Does your truck have the ameritrack tires on it? How do you like them?


----------



## wolfwood (Sep 19, 2005)

Not so great photo....but shows another tire that had mpre cracking and, these too, looked to be just on the surface. Is this close?


----------



## sleecjr (Mar 24, 2006)

wolfwood said:


> Not so great photo....but shows another tire that had mpre cracking and, these too, looked to be just on the surface. Is this close?


These are not so deep and just look like they are on the surface. The also go diff directions. They are very light, you cant even see them standing up. You need to look. They could have been there for ever, i am just not sure.


----------



## wolfwood (Sep 19, 2005)

Well, I'm certainly no tire guru and a photo of YORU tires would probably help others diagnose.

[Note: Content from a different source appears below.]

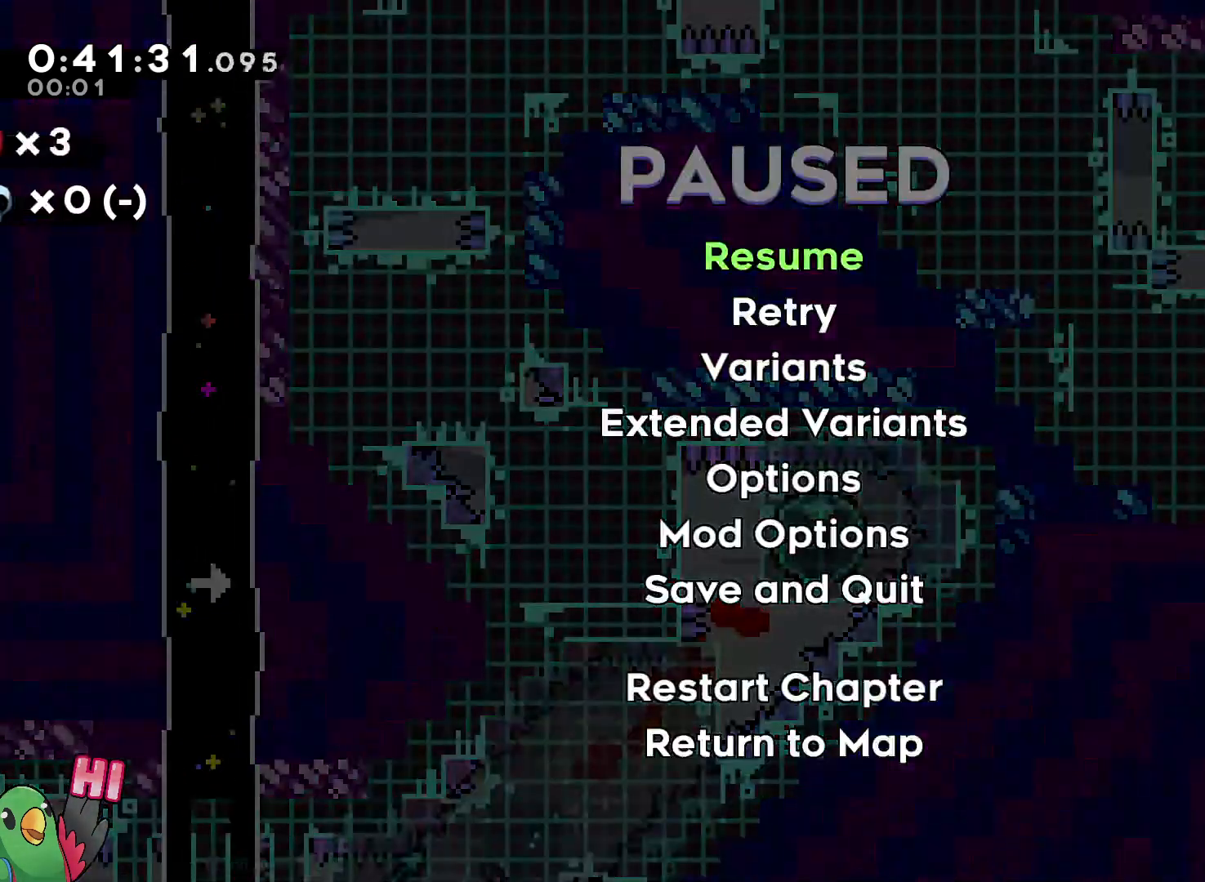
{"dt_ms": 500, "buttons": [], "left_stick": "left", "right_stick": "center", "events": [[100, "START", "down"], [217, "START", "up"], [283, "A", "down"], [300, "Y", "down"], [383, "A", "up"], [450, "Y", "up"]]}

The tires I posted here are dry-rotted (and the photos actually look deeper than the tires did to the naked eye.)

Either way, even _these_ cracks would have started as a smaller, more shallow, and fewer cracks. It wouldn't seem that _any_ cracks can be _good_ cracks.


----------



## Crawfish (Sep 14, 2005)

Hey Lee, on your tires check out this link. It might answer your question about your tires.

Tires have a shelf life

Leon


----------



## 3LEES (Feb 18, 2006)

Hey Lee,

I'll leave the tire cracking answers to others. This has not been a problem for me so far. We are due for new shoes for our TV soon though. I think we maybe have another 1500 miles on them. I am looking at Dueler AT's for my Sierra.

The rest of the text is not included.